Home, Home on the Range
““I will begin my own story - I was born in a dugout on father’s timber claim, one mile south of Cora and during on the worst blizzards that ever blew over Kansas Prairies...””
Let’s begin with Robert & William’s father, George Washington Baird. Though I am still connecting the dots for his early life, it’s easily picked up in the middle with his military records. He enlisted into the Union Army 20 Aug 1862, spent 2 years of service as a Private in the Illinois 94th Volunteer Infantry, Company K and mustered out 17 Jun 1865 in Galveston, TX. He returned to his home in McLean County Illinois and 19 Dec 1965, married Susan Russell McClure. Beginning their lives right there in Bloomington, they had 2 children, Lucy Mildred and William Edward.

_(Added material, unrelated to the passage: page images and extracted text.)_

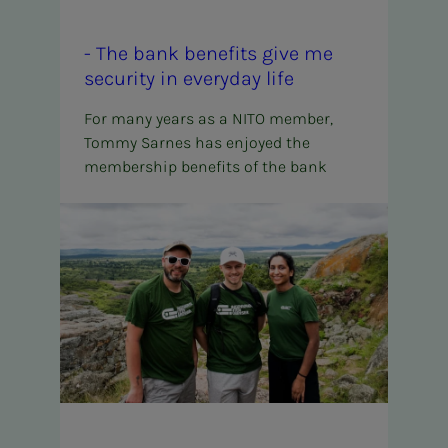
- The bank ben­e­­­fits give me
se­cu­ri­­­ty in every­­­day life
For many years as a NITO member,
Tommy Sarnes has enjoyed the
membership benefits of the bank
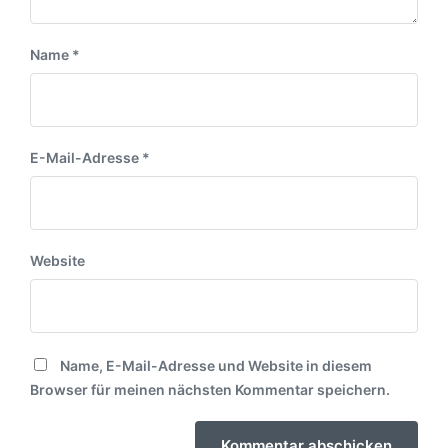
Name
*
E-Mail-Adresse
*
Website
Name, E-Mail-Adresse und Website in diesem
Browser für meinen nächsten Kommentar speichern.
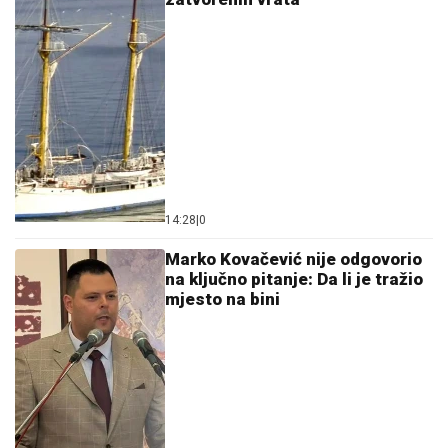
14:28
|
0
Marko Kovačević nije odgovorio
na ključno pitanje: Da li je tražio
mjesto na bini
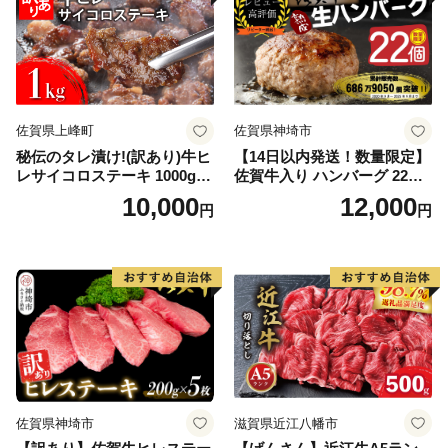
佐賀県上峰町
佐賀県神埼市
秘伝のタレ漬け!(訳あり)牛ヒ
【14日以内発送！数量限定】
レサイコロステーキ 1000g
佐賀牛入り ハンバーグ 22個
【B-1098-AS】
2.6kg(120g×22個)【佐賀牛
10,000
12,000
円
円
黒毛和牛 ブランド牛 九州 ハ
ンバーグ 牛肉 豚肉 国産 お弁
当 おかず 惣菜 おすすめ 人
気】(H083106)
佐賀県神埼市
滋賀県近江八幡市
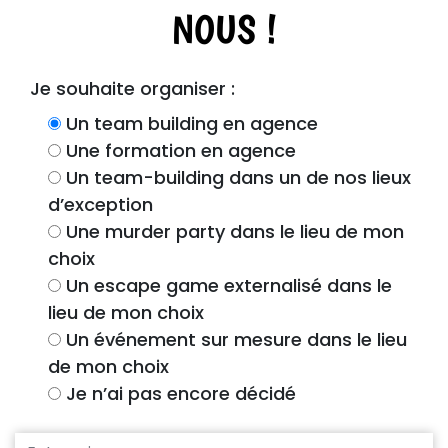
NOUS !
Je souhaite organiser :
Un team building en agence
Une formation en agence
Un team-building dans un de nos lieux
d’exception
Une murder party dans le lieu de mon
choix
Un escape game externalisé dans le
lieu de mon choix
Un événement sur mesure dans le lieu
de mon choix
Je n’ai pas encore décidé
Entreprise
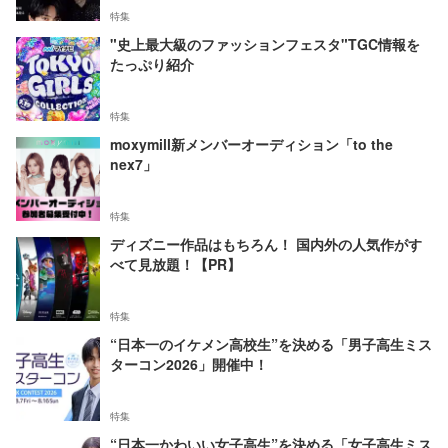
特集
"史上最大級のファッションフェスタ"TGC情報を
たっぷり紹介
特集
moxymill新メンバーオーディション「to the
nex7」
特集
ディズニー作品はもちろん！ 国内外の人気作がす
べて見放題！【PR】
特集
“日本一のイケメン高校生”を決める「男子高生ミス
ターコン2026」開催中！
特集
“日本一かわいい女子高生”を決める「女子高生ミス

The Baird’s left their home in Illinois and in 1869 purchased 132 acres of land in Scotland County Missouri. It was here that their 3rd child was born, Mary Edith. By 1870 they had sold their Missouri land and struck out for Kansas.
George had taken advantage of both the 1862 Homestead Act and the 1873 Timber-Culture Act, a supplement to the Homestead Act. This legislation allowed homesteaders an additional 160 acres of land to the 160 allotted for the Homestead Act if they planted trees on one fourth of their land and maintained it for at least 10 years.